Giving oneself requires that at the moment in which the person forgets himself in order to give himself to the other, he must also know how to receive the other and place him in his own stead. If one is only inclined to give without the willingness to receive, his self-offering is not a communication with the other, but a simple self-affirmation. Conversely, if one is eager to only receive and lacks the generosity to give himself, he remains closed in egotism and is of himself practically incapable of receiving the other.
By this means, the interpersonal rapport assumes a highly unitive value. It profoundly conjoins the individual subjects in one sole spirit of understanding and of mutual receptivity (Rm 12:10.16;15:7). Neither subject feels isolated, misunderstood, ostracized or alone capable of giving. Each and all are placed in the condition of sharing the dimensions that consist of the true self-offering: the active dimension of giving and the passive dimension of receiving, of loving and being loved.
In such a context, the Christian acquires a connatural sensibility that renders him aware of the other’s interior disposition, assets and defects, of his needs and aspirations. He possesses such awareness not to judge the other, but to commiserate with him. He gives of himself in proportion to the other’s being and not his own, adapts himself to the other’s needs without imposing his own, and shares in the other’s reality without insisting on his own. Above all, he looks for the other’s betterment, the free and total expansion and the development of his person, and not for his own satisfaction.
In this manner one who sets out to receive another must accept that person as he is, respecting his personality, at times filled with imperfections and limitations. Her must not leave that person in his miserable state, but with the awareness that the other, feeling received and loved, may flourish in his own capacity and be renewed in the correct understanding of himself, free to act and to express himself (cf. 1 Ts. 5:11; Rm. 15:14). The giver, in turn, feels loved and pardoned by God, so as to lovingly correspond to the Father’s plan, while avoiding the pitfall of self-interest. However, all this requires a profound sense of spiritual freedom that only the gift of Trinitarian love through the Holy Spirit can bequeath to the heart.

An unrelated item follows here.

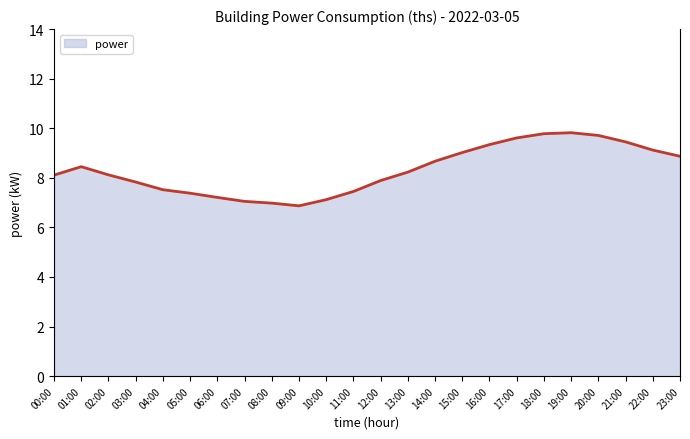

What is the difference between the values at 04:00 and 00:00?

0.6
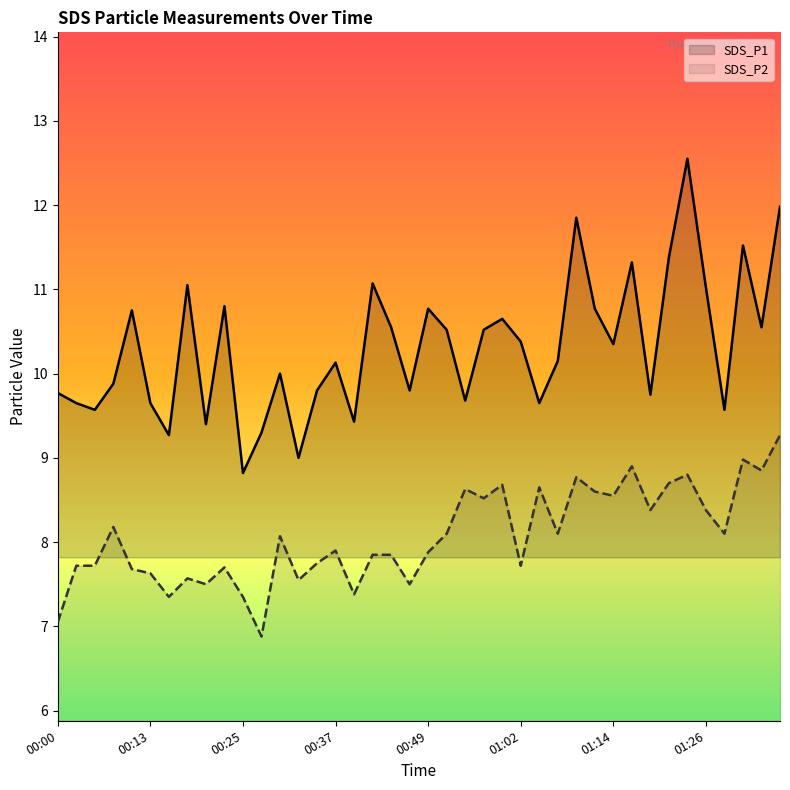

List the series in order of their overall mean, highest first.

SDS_P1, SDS_P2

This aforesaid exchange of love among persons favors a marvelous symphony of souls, a total and intense co-participation while avoiding self-identification or self-annihilation. Instead each reveals himself for that which he is and can do, accentuating his own identity, without however losing the union of souls and common love. On the contrary, each person contributes to the other’s cooperation and complementarity. Indeed, the gift of the Spirit consents to a mutual presence and, thus, to the maximum unity, respecting and maintaining the plurality of those that receive and live in him.
In our respective communities the Holy Spirit continues to work this marvelous exchange of communion between the Father and the Son that makes them one sole Spirit of love, while remaining always two Persons perfectly distinct. For his work to attain its purpose, there is principally required the ability of allowing oneself to be touched by the Holy Spirit in order to obtain humility and the joy of becoming like him, the Gift of love.